取り組む課題:
**A.** 蒸気機関車のクランク位相を扱った本文から、「また手本にしたC52も、主連」から「事故に繋がったと推測される。」まで（両端の語句も含む）を一字一句違えずに書き出してください。
**B.** 蒸気機関車のクランク位相を扱った本文を、2文で要約してもらえますか。
**C.** 蒸気機関車のクランク位相を扱った本文によると、中央シリンダの傾斜分はどの程度ですか。

対象本文:

また手本にしたC52も、主連棒のかかる第2動輪のクランク位相は120°ずつであるものの中央シリンダの傾斜分(7°30’~8°程度)を加味されていなかった。本来ならばこの傾斜分をキャンセルするようにクランク位相をずらす必要があったのであろうが(あるいは弁装置が強固だと問題が出にくかったのか、90年近く経ってからでは藪の中である)、これもそのまま引き継がれた。

悪天候・整備不良・歪の出やすい剛性不足のバルブ・そもそもシリンダ傾斜分がずれたままのバルブタイミング、これが岡山駅での不動事故に繋がったと推測される。

(構造化された姿勢出力)

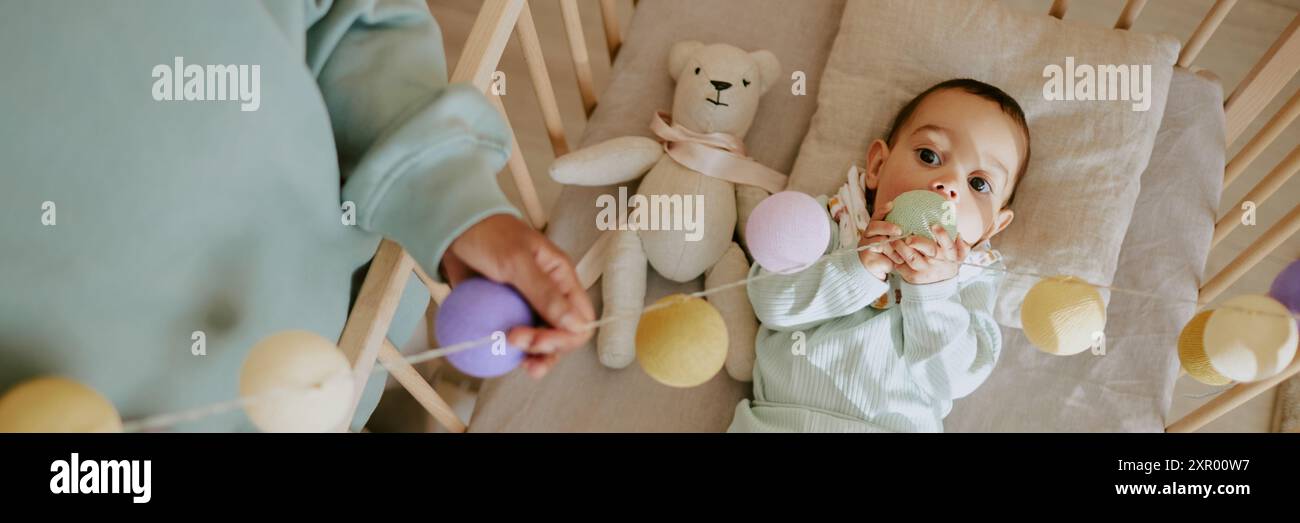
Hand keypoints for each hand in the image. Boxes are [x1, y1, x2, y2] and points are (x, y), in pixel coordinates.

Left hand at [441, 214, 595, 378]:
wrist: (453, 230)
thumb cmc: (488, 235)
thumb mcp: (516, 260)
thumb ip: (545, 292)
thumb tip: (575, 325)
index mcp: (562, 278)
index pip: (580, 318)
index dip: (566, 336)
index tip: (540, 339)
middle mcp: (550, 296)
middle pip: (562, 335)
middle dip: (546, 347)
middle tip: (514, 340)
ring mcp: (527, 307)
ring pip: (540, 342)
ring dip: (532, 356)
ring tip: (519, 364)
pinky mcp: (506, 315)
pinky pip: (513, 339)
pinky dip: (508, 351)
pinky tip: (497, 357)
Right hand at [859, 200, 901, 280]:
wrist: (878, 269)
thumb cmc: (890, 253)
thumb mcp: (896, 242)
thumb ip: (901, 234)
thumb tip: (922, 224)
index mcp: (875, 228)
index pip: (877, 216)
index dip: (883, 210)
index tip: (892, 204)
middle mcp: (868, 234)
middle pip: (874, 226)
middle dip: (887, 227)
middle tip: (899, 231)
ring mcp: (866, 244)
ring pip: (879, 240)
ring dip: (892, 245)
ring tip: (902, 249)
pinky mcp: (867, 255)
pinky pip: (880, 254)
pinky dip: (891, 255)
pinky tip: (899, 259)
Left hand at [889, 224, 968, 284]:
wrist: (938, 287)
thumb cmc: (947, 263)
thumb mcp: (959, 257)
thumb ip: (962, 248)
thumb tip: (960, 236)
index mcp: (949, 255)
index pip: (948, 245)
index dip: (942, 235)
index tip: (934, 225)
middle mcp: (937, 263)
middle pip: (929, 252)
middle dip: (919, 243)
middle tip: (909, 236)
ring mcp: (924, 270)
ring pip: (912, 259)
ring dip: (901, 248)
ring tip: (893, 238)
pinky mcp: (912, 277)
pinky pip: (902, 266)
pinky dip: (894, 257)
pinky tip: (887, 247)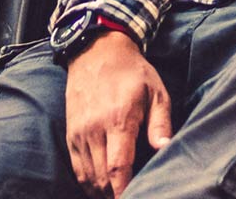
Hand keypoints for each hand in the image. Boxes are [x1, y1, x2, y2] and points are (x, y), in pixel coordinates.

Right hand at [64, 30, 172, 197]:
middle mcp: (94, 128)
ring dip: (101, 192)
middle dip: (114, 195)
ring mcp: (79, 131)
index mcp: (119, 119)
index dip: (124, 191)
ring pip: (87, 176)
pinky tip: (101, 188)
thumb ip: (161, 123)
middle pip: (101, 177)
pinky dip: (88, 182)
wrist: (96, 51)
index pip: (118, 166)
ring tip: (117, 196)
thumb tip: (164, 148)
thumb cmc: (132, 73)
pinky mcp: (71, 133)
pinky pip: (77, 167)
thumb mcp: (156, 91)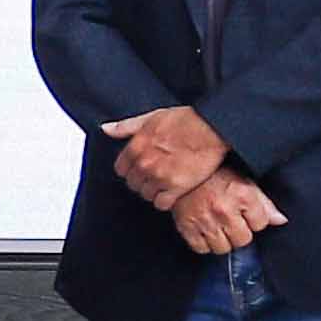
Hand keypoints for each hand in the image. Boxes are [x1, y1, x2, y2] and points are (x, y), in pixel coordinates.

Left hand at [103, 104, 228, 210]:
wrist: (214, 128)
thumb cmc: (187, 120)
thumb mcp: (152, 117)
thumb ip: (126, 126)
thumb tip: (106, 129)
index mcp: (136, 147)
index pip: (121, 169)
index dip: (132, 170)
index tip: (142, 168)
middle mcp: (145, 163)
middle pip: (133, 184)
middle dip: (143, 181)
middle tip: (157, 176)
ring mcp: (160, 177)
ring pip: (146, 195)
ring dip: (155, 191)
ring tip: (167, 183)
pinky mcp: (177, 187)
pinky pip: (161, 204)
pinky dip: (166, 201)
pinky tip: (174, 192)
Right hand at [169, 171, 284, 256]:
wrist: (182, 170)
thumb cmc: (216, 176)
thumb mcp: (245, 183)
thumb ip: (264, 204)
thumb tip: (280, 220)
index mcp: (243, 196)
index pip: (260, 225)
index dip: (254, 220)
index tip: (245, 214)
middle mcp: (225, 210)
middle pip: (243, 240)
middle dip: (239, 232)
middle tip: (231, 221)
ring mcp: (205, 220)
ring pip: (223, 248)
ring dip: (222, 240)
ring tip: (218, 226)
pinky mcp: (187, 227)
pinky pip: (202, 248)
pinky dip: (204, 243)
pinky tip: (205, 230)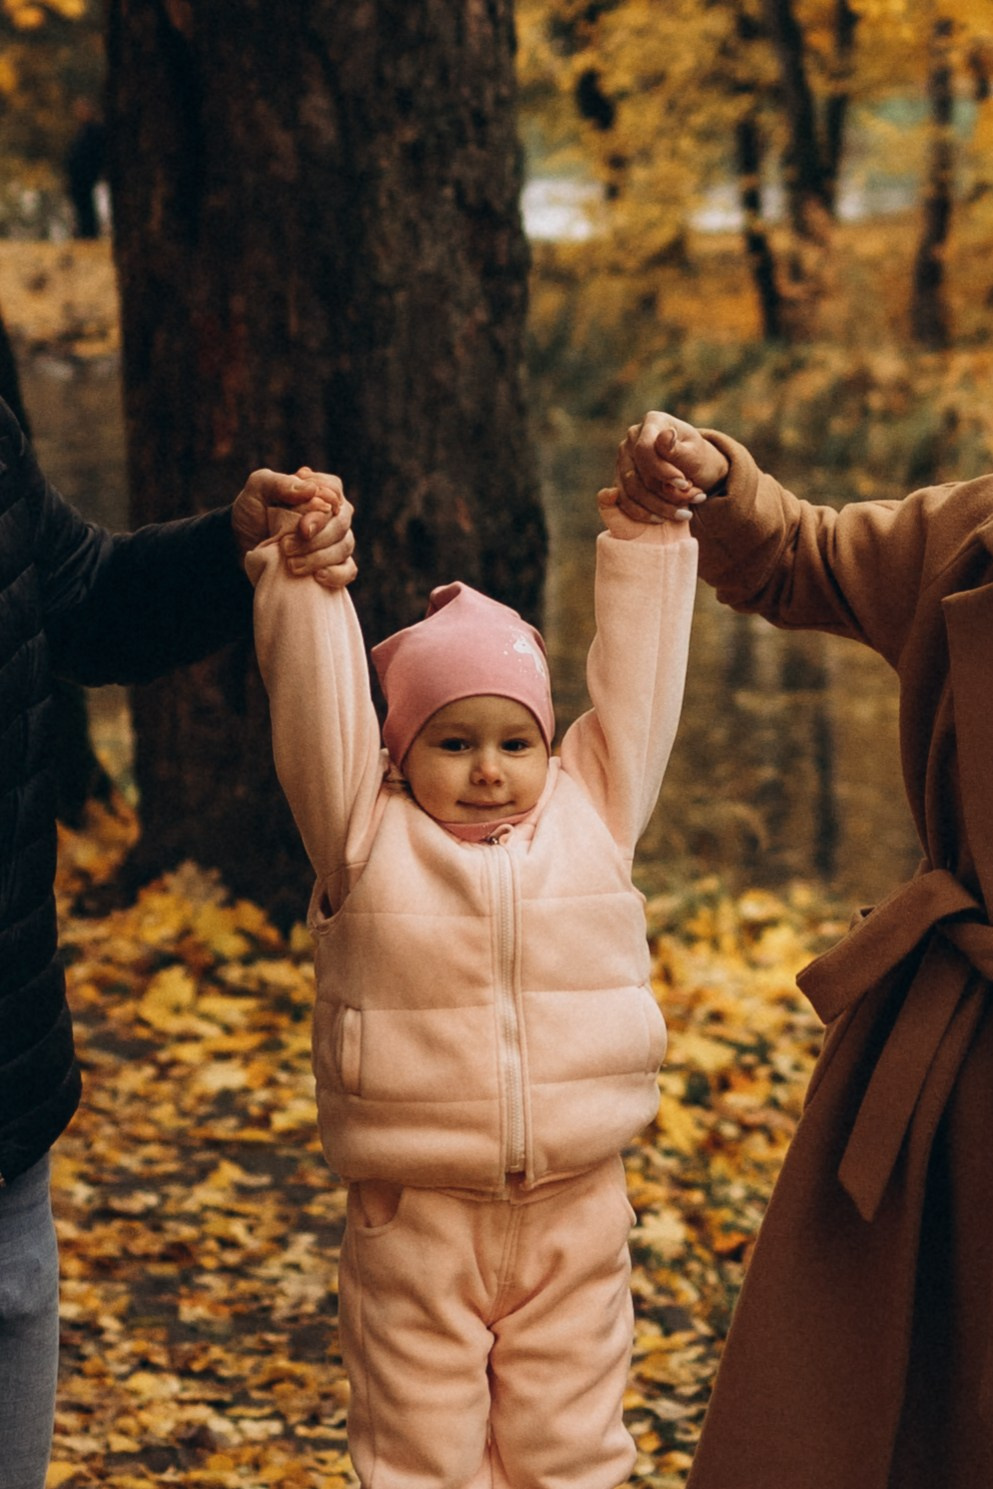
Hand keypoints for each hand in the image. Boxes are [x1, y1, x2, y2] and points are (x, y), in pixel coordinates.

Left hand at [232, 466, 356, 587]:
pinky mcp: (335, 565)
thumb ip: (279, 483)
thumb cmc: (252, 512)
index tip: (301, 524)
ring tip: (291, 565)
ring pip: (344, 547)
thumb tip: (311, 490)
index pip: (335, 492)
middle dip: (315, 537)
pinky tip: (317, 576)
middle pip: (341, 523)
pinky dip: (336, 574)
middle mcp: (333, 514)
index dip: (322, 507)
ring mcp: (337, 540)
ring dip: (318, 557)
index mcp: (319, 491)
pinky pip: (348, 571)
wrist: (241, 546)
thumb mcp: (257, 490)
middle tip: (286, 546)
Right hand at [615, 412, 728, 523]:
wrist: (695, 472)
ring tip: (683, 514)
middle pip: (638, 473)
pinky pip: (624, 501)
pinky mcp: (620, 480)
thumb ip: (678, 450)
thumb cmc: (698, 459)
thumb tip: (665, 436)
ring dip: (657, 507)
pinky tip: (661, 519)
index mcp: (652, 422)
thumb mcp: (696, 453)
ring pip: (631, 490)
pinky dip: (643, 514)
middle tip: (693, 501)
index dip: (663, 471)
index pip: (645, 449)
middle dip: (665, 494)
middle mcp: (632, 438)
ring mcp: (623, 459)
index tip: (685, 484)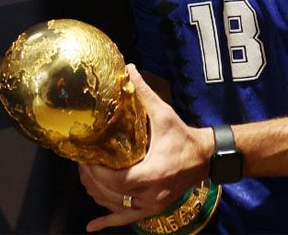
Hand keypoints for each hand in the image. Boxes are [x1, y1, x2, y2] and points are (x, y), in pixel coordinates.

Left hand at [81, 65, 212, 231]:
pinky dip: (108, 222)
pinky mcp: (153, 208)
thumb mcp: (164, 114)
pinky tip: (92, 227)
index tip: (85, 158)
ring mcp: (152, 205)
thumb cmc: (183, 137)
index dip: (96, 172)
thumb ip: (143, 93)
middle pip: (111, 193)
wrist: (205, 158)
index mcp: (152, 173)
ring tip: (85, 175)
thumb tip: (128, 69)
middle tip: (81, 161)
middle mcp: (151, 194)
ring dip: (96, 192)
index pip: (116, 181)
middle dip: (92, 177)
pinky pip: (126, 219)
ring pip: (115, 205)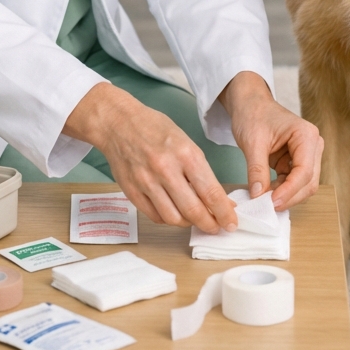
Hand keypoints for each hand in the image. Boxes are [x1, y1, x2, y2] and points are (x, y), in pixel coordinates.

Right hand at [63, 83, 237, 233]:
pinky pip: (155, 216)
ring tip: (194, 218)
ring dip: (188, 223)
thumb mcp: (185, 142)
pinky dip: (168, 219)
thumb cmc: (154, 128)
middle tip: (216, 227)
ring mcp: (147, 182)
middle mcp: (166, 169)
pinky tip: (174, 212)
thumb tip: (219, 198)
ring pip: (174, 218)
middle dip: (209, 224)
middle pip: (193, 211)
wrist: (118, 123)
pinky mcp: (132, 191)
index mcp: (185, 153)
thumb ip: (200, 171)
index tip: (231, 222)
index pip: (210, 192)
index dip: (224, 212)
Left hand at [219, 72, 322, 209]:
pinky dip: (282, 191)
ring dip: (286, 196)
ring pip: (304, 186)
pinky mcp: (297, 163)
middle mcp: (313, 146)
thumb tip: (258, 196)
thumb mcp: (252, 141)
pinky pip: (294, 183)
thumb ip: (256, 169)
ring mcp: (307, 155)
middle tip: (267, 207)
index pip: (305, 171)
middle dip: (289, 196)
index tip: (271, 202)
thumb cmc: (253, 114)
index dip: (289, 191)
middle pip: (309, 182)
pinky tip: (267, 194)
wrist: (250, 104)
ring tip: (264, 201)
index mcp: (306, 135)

各課題の解答:
**A.**
また手本にしたC52も、主連棒のかかる第2動輪のクランク位相は120°ずつであるものの中央シリンダの傾斜分(7°30’~8°程度)を加味されていなかった。本来ならばこの傾斜分をキャンセルするようにクランク位相をずらす必要があったのであろうが(あるいは弁装置が強固だと問題が出にくかったのか、90年近く経ってからでは藪の中である)、これもそのまま引き継がれた。

悪天候・整備不良・歪の出やすい剛性不足のバルブ・そもそもシリンダ傾斜分がずれたままのバルブタイミング、これが岡山駅での不動事故に繋がったと推測される。

**B.** 手本にしたC52は、第2動輪のクランク位相こそ120°ずつだったが中央シリンダの傾斜分が加味されておらず、その点もそのまま引き継がれた。悪天候、整備不良、歪の出やすい剛性不足のバルブ、そしてシリンダ傾斜分がずれたままのバルブタイミングが、岡山駅での不動事故に繋がったと推測されている。

**C.** 7°30’~8°程度です。